Citroen meint es ernst mit der Platzierung seiner angekündigten Premium-Baureihe, die auch noch auf den klangvollen Namen DS hört. Auf der kommenden IAA wird als erster Anhänger der Kleinwagen DS3 vorgestellt.
ie bitte, es kommt ein neuer Citroen DS? Staunende Gesichter erntete die Marke schon vor einigen Monaten, als Meldungen über die neue DS-Baureihe durch die Medien gingen. Aber nein, kein neuer Doppelwinkel in Gestalt der alten Göttin, kein Retro-Aufguss. Der C6 bleibt erklärtes Topmodell des Herstellers. Vielmehr werden die Franzosen parallel zu den bisherigen Reihen C3, C4 und C5 drei neue Modelle vorstellen, die exklusiver und individueller sein sollen als die bisher angebotene Ware. Von mehr Kreativität und tollen Gestaltungsmöglichkeiten ist die Rede. Nun ja, was auf ersten Fotos zu sehen ist, erstaunt tatsächlich. Athletischer kommt ein Kleinwagen selten dahergefahren, und der DS3 ist wohl ein waschechter Kleinwagen, denn mit seinen 3,95 Längenmeter ist dieser Citroen echt stadttauglich. Auch die stylischen Alus stechen ins Auge – natürlich positiv. Mit schwarzmatten Speichen und silbernem Rand (und das ist nur eine von vielen Möglichkeiten) dürfte er nicht nur in der City Blicke einfangen. Innen baggert der Lifestyle-Citroen mit einer Mischung aus Form, Farbe und akzentbetonten Stilelementen. Statt Digi-tacho gibt es aufregend gewölbte Skalen, ein großer, unübersehbarer TFT-Monitor sitzt in der Mitte und schafft Klarheit über den technischen Stand der Dinge.
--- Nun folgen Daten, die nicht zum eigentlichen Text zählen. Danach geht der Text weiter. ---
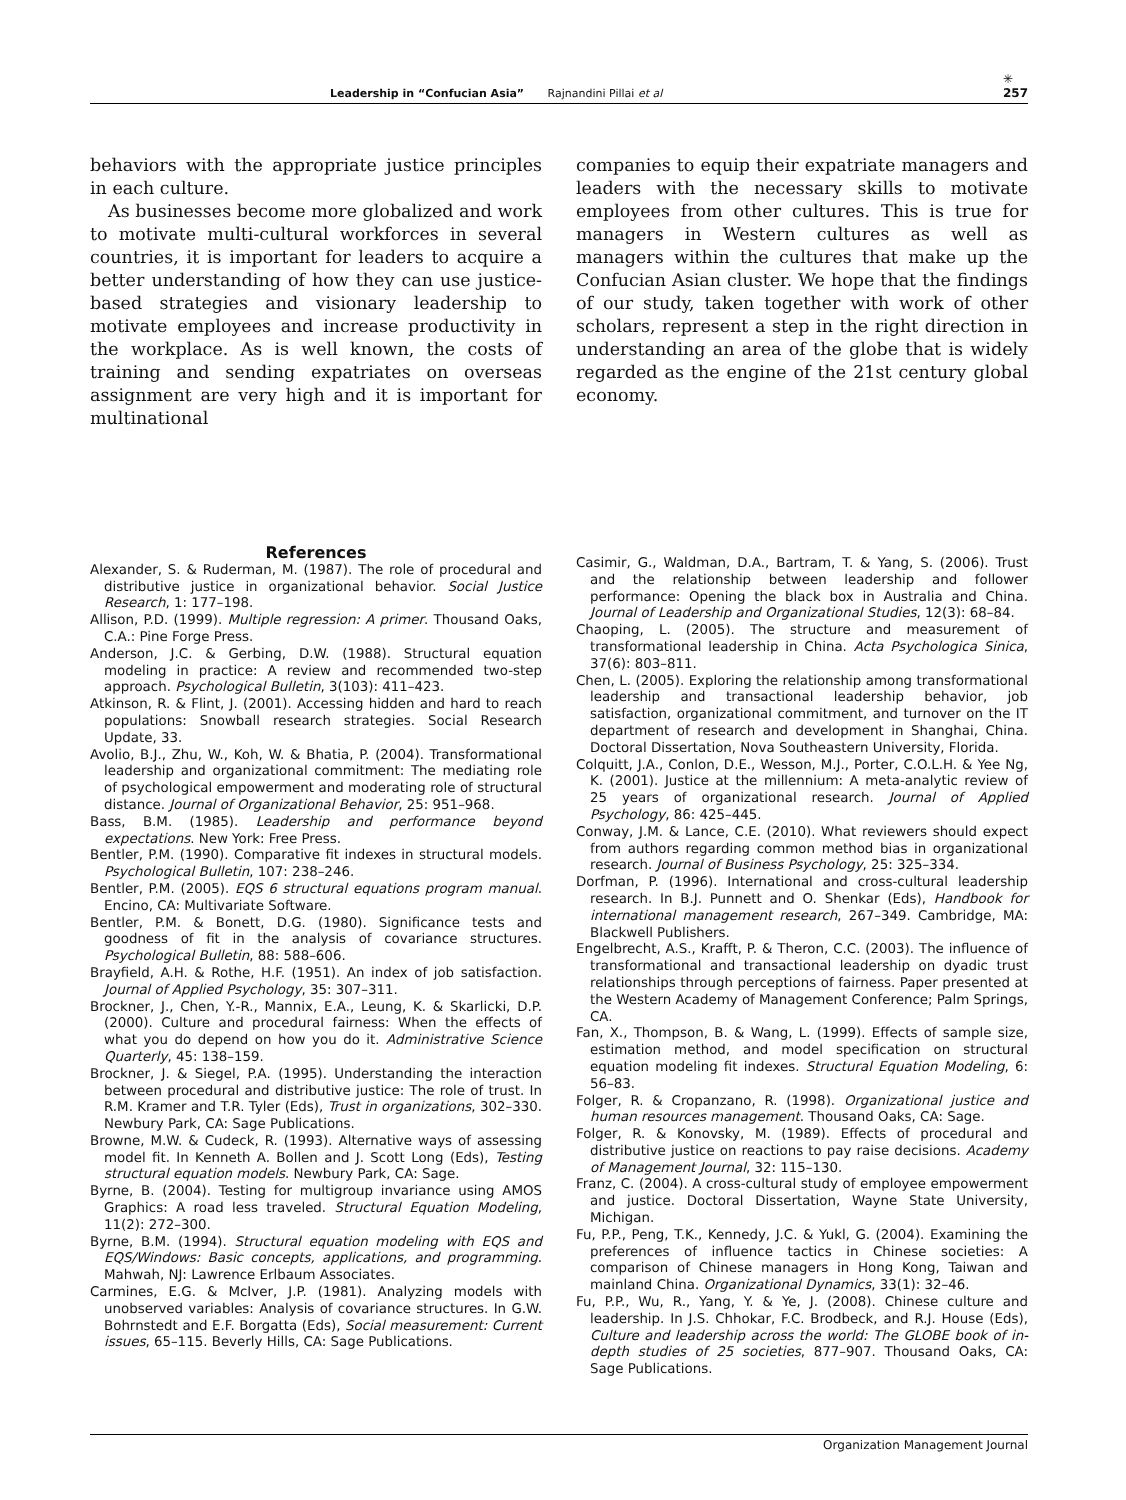Leadership in “Confucian Asia” Rajnandini Pillai et al ✳
257
behaviors with the appropriate justice principles in each culture.
As businesses become more globalized and work to motivate multi-cultural workforces in several countries, it is important for leaders to acquire a better understanding of how they can use justice-based strategies and visionary leadership to motivate employees and increase productivity in the workplace. As is well known, the costs of training and sending expatriates on overseas assignment are very high and it is important for multinational
companies to equip their expatriate managers and leaders with the necessary skills to motivate employees from other cultures. This is true for managers in Western cultures as well as managers within the cultures that make up the Confucian Asian cluster. We hope that the findings of our study, taken together with work of other scholars, represent a step in the right direction in understanding an area of the globe that is widely regarded as the engine of the 21st century global economy.
References
Alexander, S. & Ruderman, M. (1987). The role of procedural and distributive justice in organizational behavior. Social Justice Research, 1: 177–198.
Allison, P.D. (1999). Multiple regression: A primer. Thousand Oaks, C.A.: Pine Forge Press.
Anderson, J.C. & Gerbing, D.W. (1988). Structural equation modeling in practice: A review and recommended two-step approach. Psychological Bulletin, 3(103): 411–423.
Atkinson, R. & Flint, J. (2001). Accessing hidden and hard to reach populations: Snowball research strategies. Social Research Update, 33.
Avolio, B.J., Zhu, W., Koh, W. & Bhatia, P. (2004). Transformational leadership and organizational commitment: The mediating role of psychological empowerment and moderating role of structural distance. Journal of Organizational Behavior, 25: 951–968.
Bass, B.M. (1985). Leadership and performance beyond expectations. New York: Free Press.
Bentler, P.M. (1990). Comparative fit indexes in structural models. Psychological Bulletin, 107: 238–246.
Bentler, P.M. (2005). EQS 6 structural equations program manual. Encino, CA: Multivariate Software.
Bentler, P.M. & Bonett, D.G. (1980). Significance tests and goodness of fit in the analysis of covariance structures. Psychological Bulletin, 88: 588–606.
Brayfield, A.H. & Rothe, H.F. (1951). An index of job satisfaction. Journal of Applied Psychology, 35: 307–311.
Brockner, J., Chen, Y.-R., Mannix, E.A., Leung, K. & Skarlicki, D.P. (2000). Culture and procedural fairness: When the effects of what you do depend on how you do it. Administrative Science Quarterly, 45: 138–159.
Brockner, J. & Siegel, P.A. (1995). Understanding the interaction between procedural and distributive justice: The role of trust. In R.M. Kramer and T.R. Tyler (Eds), Trust in organizations, 302–330. Newbury Park, CA: Sage Publications.
Browne, M.W. & Cudeck, R. (1993). Alternative ways of assessing model fit. In Kenneth A. Bollen and J. Scott Long (Eds), Testing structural equation models. Newbury Park, CA: Sage.
Byrne, B. (2004). Testing for multigroup invariance using AMOS Graphics: A road less traveled. Structural Equation Modeling, 11(2): 272–300.
Byrne, B.M. (1994). Structural equation modeling with EQS and EQS/Windows: Basic concepts, applications, and programming. Mahwah, NJ: Lawrence Erlbaum Associates.
Carmines, E.G. & McIver, J.P. (1981). Analyzing models with unobserved variables: Analysis of covariance structures. In G.W. Bohrnstedt and E.F. Borgatta (Eds), Social measurement: Current issues, 65–115. Beverly Hills, CA: Sage Publications.
Casimir, G., Waldman, D.A., Bartram, T. & Yang, S. (2006). Trust and the relationship between leadership and follower performance: Opening the black box in Australia and China. Journal of Leadership and Organizational Studies, 12(3): 68–84.
Chaoping, L. (2005). The structure and measurement of transformational leadership in China. Acta Psychologica Sinica, 37(6): 803–811.
Chen, L. (2005). Exploring the relationship among transformational leadership and transactional leadership behavior, job satisfaction, organizational commitment, and turnover on the IT department of research and development in Shanghai, China. Doctoral Dissertation, Nova Southeastern University, Florida.
Colquitt, J.A., Conlon, D.E., Wesson, M.J., Porter, C.O.L.H. & Yee Ng, K. (2001). Justice at the millennium: A meta-analytic review of 25 years of organizational research. Journal of Applied Psychology, 86: 425–445.
Conway, J.M. & Lance, C.E. (2010). What reviewers should expect from authors regarding common method bias in organizational research. Journal of Business Psychology, 25: 325–334.
Dorfman, P. (1996). International and cross-cultural leadership research. In B.J. Punnett and O. Shenkar (Eds), Handbook for international management research, 267–349. Cambridge, MA: Blackwell Publishers.
Engelbrecht, A.S., Krafft, P. & Theron, C.C. (2003). The influence of transformational and transactional leadership on dyadic trust relationships through perceptions of fairness. Paper presented at the Western Academy of Management Conference; Palm Springs, CA.
Fan, X., Thompson, B. & Wang, L. (1999). Effects of sample size, estimation method, and model specification on structural equation modeling fit indexes. Structural Equation Modeling, 6: 56–83.
Folger, R. & Cropanzano, R. (1998). Organizational justice and human resources management. Thousand Oaks, CA: Sage.
Folger, R. & Konovsky, M. (1989). Effects of procedural and distributive justice on reactions to pay raise decisions. Academy of Management Journal, 32: 115–130.
Franz, C. (2004). A cross-cultural study of employee empowerment and justice. Doctoral Dissertation, Wayne State University, Michigan.
Fu, P.P., Peng, T.K., Kennedy, J.C. & Yukl, G. (2004). Examining the preferences of influence tactics in Chinese societies: A comparison of Chinese managers in Hong Kong, Taiwan and mainland China. Organizational Dynamics, 33(1): 32–46.
Fu, P.P., Wu, R., Yang, Y. & Ye, J. (2008). Chinese culture and leadership. In J.S. Chhokar, F.C. Brodbeck, and R.J. House (Eds), Culture and leadership across the world: The GLOBE book of in-depth studies of 25 societies, 877–907. Thousand Oaks, CA: Sage Publications.
Organization Management Journal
Markante Lüftungsdüsen sind in die verschieden wählbaren Armaturenbrett-Zierblenden eingelassen, und das kleine Sportlenkrad trägt statt Doppelwinkel ein stilisiertes DS-Logo. Auch unterm Blech ist alles zeit- und sicherheitsgemäß: ABS, sechs Airbags, Bremsassistent sowie elektronisches Stabilitätsprogramm befinden sich an Bord – obligatorisch. Motorseitig gibt es wenig Überraschungen: Die drei bekannten Benziner VTi 95, VTi 120 sowie THP 150 treiben den Stadtfloh über die Vorderräder ebenso an wie jene beiden bekannten Diesel mit 90 respektive 109 Pferdchen. Letztere leiten ihre Abgase natürlich durch den FAP-Partikelfilter. Konventionelle Fünf- bzw. Sechsgang-Schaltgetriebe übertragen die Drehmomente, während der 120 PS-Benziner auch mit einem Automaten erhältlich sein wird.
Das sparsamste Modell kann mit einem CO2-Ausstoß von nur 99 Gramm je Kilometer glänzen – was nicht zuletzt ein kräftiges Verkaufsargument darstellen dürfte. Ob die Kunden jene DS-Reihen als Premium wahrnehmen werden und entsprechend zuschlagen bleibt natürlich abzuwarten, aber der Einstand ist der Marke jedenfalls gut gelungen.
Fazit: Citroen fährt ab demnächst die extreme Lifestyle-Schiene und präsentiert mit dem DS3 den ersten Vertreter der hochwertigen Premium-Baureihen – benannt nach dem großen Urahnen, dem Citroen DS. Ob die Autos beim Käufer ankommen, muss sich dann noch erweisen, aber die ersten Fotos machen zumindest kräftig Appetit.